The meandering climb back above $2 trillion has been slow and has also been helped by a mushrooming in coins and tokens — the number CoinMarketCap counts have risen by almost 5,000 since November to stand at 18,511 cryptocurrencies.
Bitcoin’s market capitalization has reached $902 billion, but it still has a ways to go to reclaim the $1 trillion it commanded in November. While still the dominant crypto, its market share has also fallen gradually from as much as 70 percent of the total capitalization in early 2021 to 42 percent now.
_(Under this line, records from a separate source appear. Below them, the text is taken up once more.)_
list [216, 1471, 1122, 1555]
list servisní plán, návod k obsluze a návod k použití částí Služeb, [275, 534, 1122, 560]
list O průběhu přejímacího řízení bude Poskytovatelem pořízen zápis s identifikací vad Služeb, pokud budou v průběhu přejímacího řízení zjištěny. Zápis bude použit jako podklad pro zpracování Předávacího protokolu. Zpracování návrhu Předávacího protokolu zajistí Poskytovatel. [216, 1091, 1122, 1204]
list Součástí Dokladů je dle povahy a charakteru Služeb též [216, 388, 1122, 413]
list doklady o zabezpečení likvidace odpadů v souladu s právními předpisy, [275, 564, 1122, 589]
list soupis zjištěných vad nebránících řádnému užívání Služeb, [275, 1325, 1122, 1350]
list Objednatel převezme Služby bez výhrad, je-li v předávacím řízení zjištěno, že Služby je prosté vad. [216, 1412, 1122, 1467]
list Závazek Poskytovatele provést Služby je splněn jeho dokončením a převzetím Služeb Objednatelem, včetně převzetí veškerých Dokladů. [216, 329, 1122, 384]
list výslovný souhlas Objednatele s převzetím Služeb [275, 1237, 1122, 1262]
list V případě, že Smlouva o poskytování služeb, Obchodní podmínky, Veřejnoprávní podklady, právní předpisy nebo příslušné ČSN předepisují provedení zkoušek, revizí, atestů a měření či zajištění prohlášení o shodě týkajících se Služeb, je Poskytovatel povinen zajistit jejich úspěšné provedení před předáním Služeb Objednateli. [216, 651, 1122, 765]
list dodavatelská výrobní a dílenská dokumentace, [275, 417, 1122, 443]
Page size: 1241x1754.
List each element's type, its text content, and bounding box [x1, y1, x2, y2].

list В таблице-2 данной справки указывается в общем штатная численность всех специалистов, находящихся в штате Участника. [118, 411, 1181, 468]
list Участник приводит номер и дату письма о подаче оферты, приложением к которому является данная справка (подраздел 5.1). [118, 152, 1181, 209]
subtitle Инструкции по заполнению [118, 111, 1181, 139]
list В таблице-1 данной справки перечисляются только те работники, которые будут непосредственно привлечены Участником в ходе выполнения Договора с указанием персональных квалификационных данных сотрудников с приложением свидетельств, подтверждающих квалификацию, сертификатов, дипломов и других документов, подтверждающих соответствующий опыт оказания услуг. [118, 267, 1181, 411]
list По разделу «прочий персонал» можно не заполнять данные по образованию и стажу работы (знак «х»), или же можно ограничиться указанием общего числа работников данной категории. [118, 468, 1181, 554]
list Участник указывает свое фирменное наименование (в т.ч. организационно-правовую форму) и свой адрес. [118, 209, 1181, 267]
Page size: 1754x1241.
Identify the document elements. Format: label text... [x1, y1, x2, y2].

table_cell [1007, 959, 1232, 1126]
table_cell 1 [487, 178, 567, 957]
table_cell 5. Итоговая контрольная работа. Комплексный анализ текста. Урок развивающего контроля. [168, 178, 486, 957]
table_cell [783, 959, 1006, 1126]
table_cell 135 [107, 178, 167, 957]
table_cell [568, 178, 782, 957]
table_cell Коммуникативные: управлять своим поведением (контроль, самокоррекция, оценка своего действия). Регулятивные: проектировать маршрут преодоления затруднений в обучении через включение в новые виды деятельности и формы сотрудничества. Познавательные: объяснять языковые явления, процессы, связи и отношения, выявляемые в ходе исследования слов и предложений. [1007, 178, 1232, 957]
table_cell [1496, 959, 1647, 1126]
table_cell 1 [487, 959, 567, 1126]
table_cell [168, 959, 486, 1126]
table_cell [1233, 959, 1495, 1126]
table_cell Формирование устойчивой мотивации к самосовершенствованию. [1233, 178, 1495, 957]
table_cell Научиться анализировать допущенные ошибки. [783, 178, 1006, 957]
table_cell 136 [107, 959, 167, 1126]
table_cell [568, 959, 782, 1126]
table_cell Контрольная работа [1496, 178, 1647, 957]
WHAT is in the forthcoming?
Many crypto investors have thought they could divine bitcoin’s direction before the fickle cryptocurrency left them sprawled in the financial dust.
“Although bitcoin is remaining strong in the short term, rising oil prices increase the likelihood of a recession over the coming year or so,” said Marcus Sotiriou, an analyst at UK-based digital asset broker GlobalBlock.
“Oil has increased by around 25 percent in the past six days alone, and bitcoin bulls will want to see this tail off for continued strength.”
That said, certain other technical factors are pointing to bitcoin’s bullishness.
Funding rates, which measure the cost of holding bitcoin via futures, have turned marginally positive after being negative for most of this year, indicating investors are prepared to pay to belong. It stands at 0.003 percent on the analytics platform CryptoQuant, though still below a peak of 0.06 percent hit in October.
Coinglass’s longs-to-shorts ratio has also climbed from 0.95 on March 20 to 1.1, the highest level in at least four weeks.
The high expectations of the investors
Blockchain data provider Chainalysis said an increasing proportion of bitcoin – nearly 60 percent of total supply – was being held for longer than 52 weeks, up from 54.72 percent in the last 25 weeks.
Yet Ashwath Balakrishnan, vice president of research at Delphi Digital in Bengaluru, cautioned that it was difficult to identify a lasting market direction.
“Everyone’s a little cautious,” he said. “If (bitcoin) rejects off of $46k and goes back down then it probably means we’re stuck with range-bound conditions for at least another month or so.”
Today Bitcoin drops a bit
Bitcoin, the leading cryptocurrency internationally, traded lower on March 30, dropping by 0.69 percent to $47,261.40 as of 8:00 a.m. Riyadh time.
Ether, the second most traded cryptocurrency, was priced at $3,381.01, down by 0.55 percent, according to data from Coindesk.
Bitcoin rose by 12 percent last week
On March 29, Bitcoin held ground just below its record high for the year, touched a day earlier. The gains for the original cryptocurrency have topped 27 percent since Russia invaded Ukraine.
In the past two years, institutional investors and financial companies have been increasingly interested in crypto, fueling the transformation of crypto from a niche technology to a mainstream asset.
Over the last week alone, Bitcoin has risen by over 12 percent.
Bitcoin and other cryptocurrencies are now being compared to traditional assets, including stocks, foreign exchange, and bonds, but their volatility remains the same.
In November, Bitcoin hit an all-time high of $69,000 before plunging almost 30 percent in just 24 days.
Dubai school to accept fees in crypto
Dubai-based Citizens School will accept cryptocurrencies as a mode of payment for tuition fees when it opens in September.
The UK curriculum school, designed and developed by Al Zarooni Emirates Investments, would be the first educational institute in the Middle East to allow the use of cryptocurrencies.
The move by Citizen School to accept Bitcoin and Ether follows the creation of a virtual asset law by the Dubai Government, which ensures investors are protected, and a legal framework is established.